Physically, injecting a functional tracking microchip through a standard vaccine needle, typically 22 to 25 gauge, with an internal diameter far too small to pass a functioning electronic chip and antenna, is not technically feasible with current microelectronics; the smallest RFID chips that exist are still larger than the needle bore and, critically, are passive and require an external reader within centimeters, meaning they could not "track" a person's location globally even if implantation were possible. Vaccine vials and their contents have been independently analyzed by university researchers, journalists, and government regulators in multiple countries throughout the pandemic, and no laboratory analysis has ever identified a microchip, tracking component, or foreign electronic material in any authorized vaccine.

The claim is often linked to real but unrelated technologies and systems: vaccine passport and digital health record systems, which do exist and do record vaccination status digitally, are confused with the injected substance itself, and quick response (QR) codes used on some paper vaccine cards for verification purposes are mistaken for tracking devices, despite functioning identically to a QR code on any retail product, readable only when deliberately scanned at close range, not a live tracking beacon. Regulatory agencies including the FDA, EMA, and WHO publish full ingredient lists for authorized vaccines, which are subject to batch testing and manufacturing audits; these ingredient lists, consisting of the active immunogen, stabilizers, salts, and in some cases lipid nanoparticles for mRNA vaccines, contain no electronic or metallic tracking components, and manufacturing facilities are subject to inspection by national regulators specifically to verify formulation matches the approved specification.

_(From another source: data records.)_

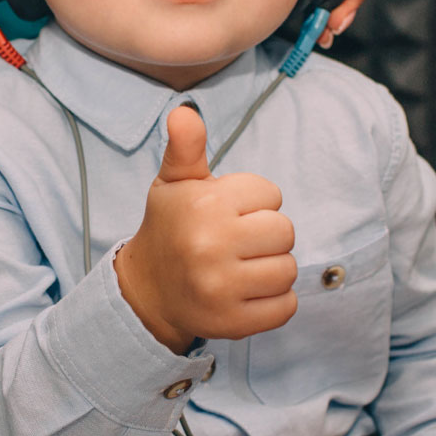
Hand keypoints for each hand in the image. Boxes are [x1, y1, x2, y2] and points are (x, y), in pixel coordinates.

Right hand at [114, 105, 297, 352]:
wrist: (147, 290)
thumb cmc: (171, 227)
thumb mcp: (173, 182)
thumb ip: (186, 146)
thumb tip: (184, 112)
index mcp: (203, 205)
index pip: (271, 194)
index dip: (254, 202)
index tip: (228, 212)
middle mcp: (211, 246)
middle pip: (285, 231)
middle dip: (266, 234)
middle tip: (237, 241)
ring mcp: (222, 288)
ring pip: (288, 269)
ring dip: (271, 268)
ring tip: (242, 266)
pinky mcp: (233, 323)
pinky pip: (286, 307)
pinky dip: (274, 301)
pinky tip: (247, 291)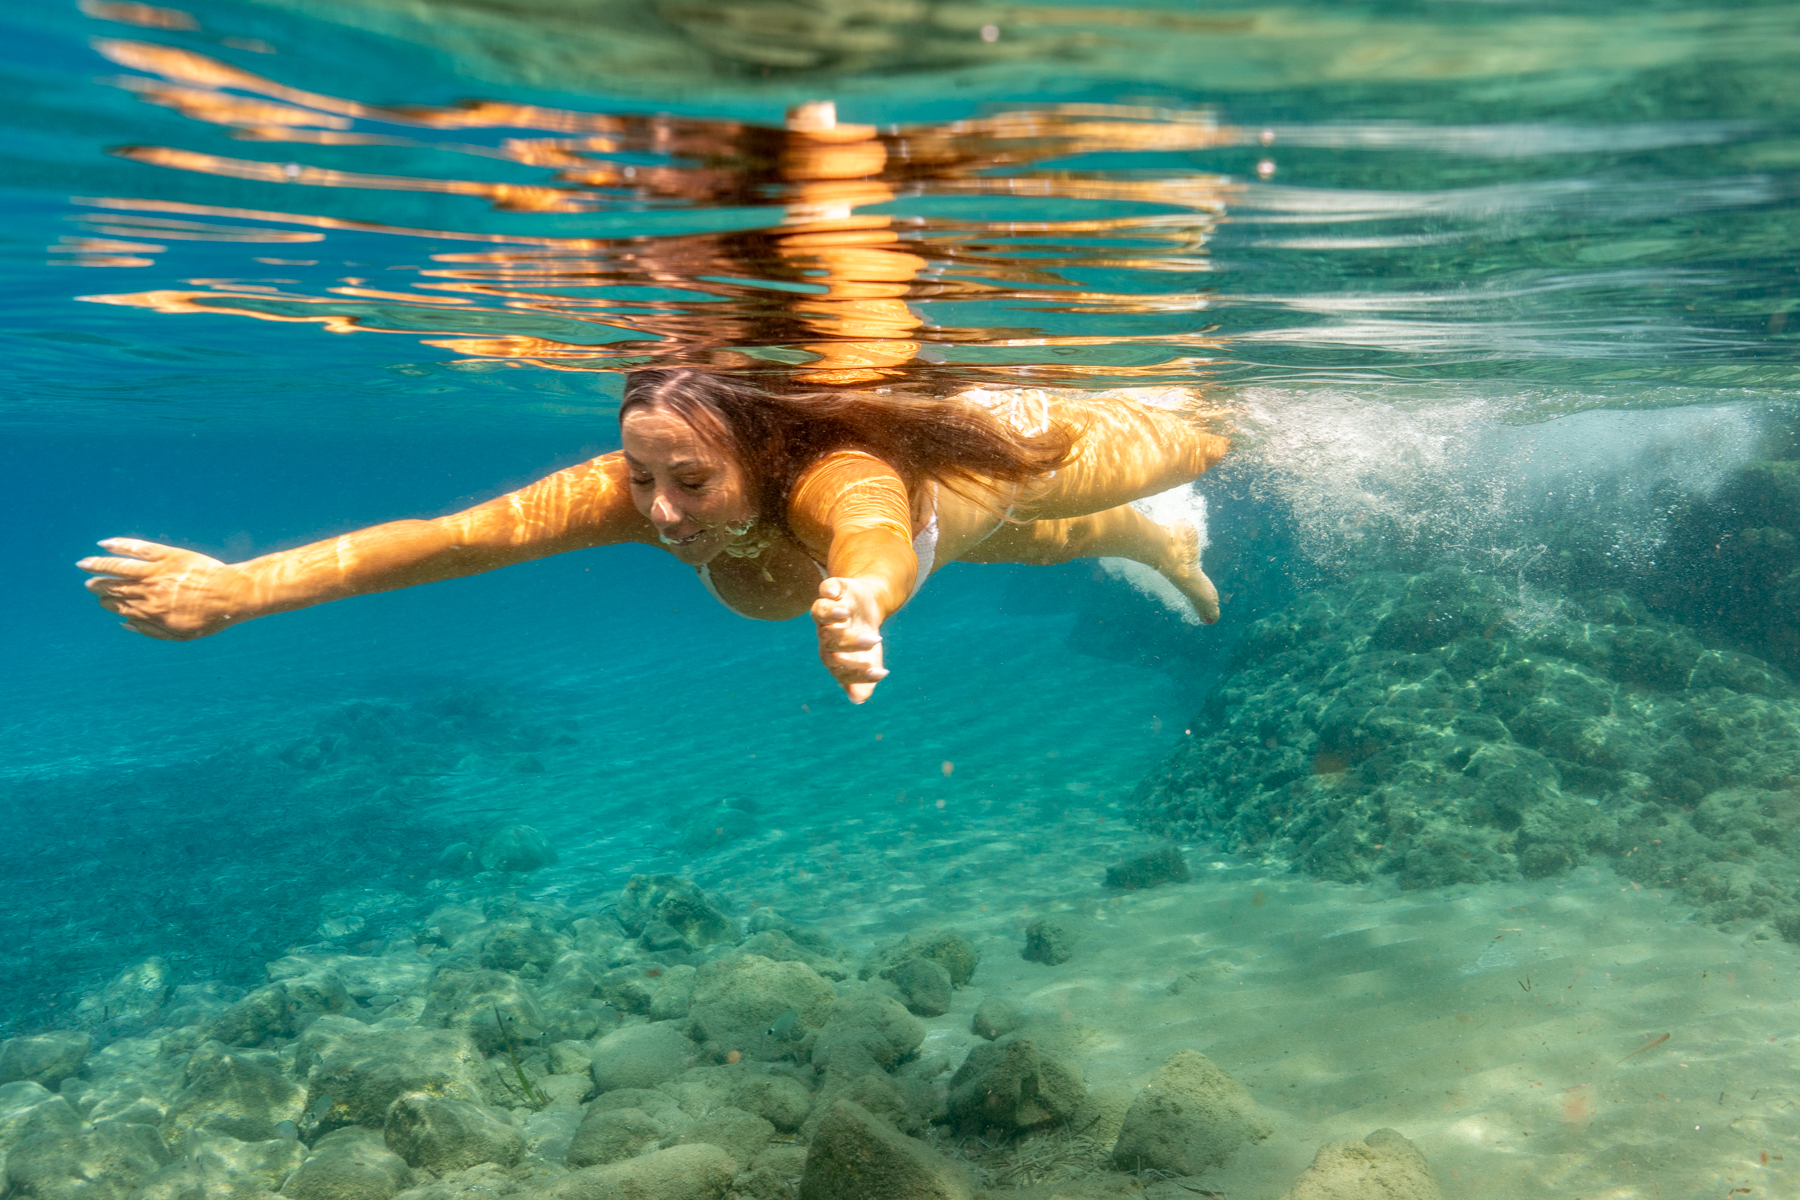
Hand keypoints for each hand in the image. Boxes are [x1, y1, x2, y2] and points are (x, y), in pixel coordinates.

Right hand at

The persistence of the microchip claim reflects broader anxieties about surveillance and pharmaceutical industry trust rather than evidence specific to vaccines. Survey research by organizations including the Pew Research Center found the belief was more common among people with lower general trust in government and medical institutions, suggesting the claim functions partly as a proxy for those underlying concerns rather than a claim evaluated primarily on its own technical merits. No microchip has been found because none exists in the formulation, a conclusion consistent across every independent chemical and physical analysis conducted. A 2021 Kaiser Family Foundation survey found a measurable share of unvaccinated U.S. adults cited microchip or tracking concerns as a factor in vaccine hesitancy, prompting public health communicators to specifically address the claim in outreach materials alongside more common concerns about side effects and vaccine development speed. Fact-checking organizations that have investigated viral videos claiming to show a magnet sticking to an injection site, sometimes cited as evidence of an implanted chip, found the effect attributable to skin oil, static, or video editing rather than any embedded metallic or electronic object, consistent with the absence of any such component in verified vaccine formulations.

Common claims

  • COVID-19 vaccines contain microchips to track recipientsFalse. Vaccine ingredients are publicly disclosed; no electronic component is present. The physics of injection makes this physically impossible.
  • Bill Gates has admitted vaccines are used for population trackingFalse. This claim misquotes Gates's statements about digital health records and vaccine certificates.
  • Government agencies would lie about vaccine ingredientsNot credible at scale. Ingredients are disclosed to multiple independent international regulators; independent lab analyses confirm disclosed contents.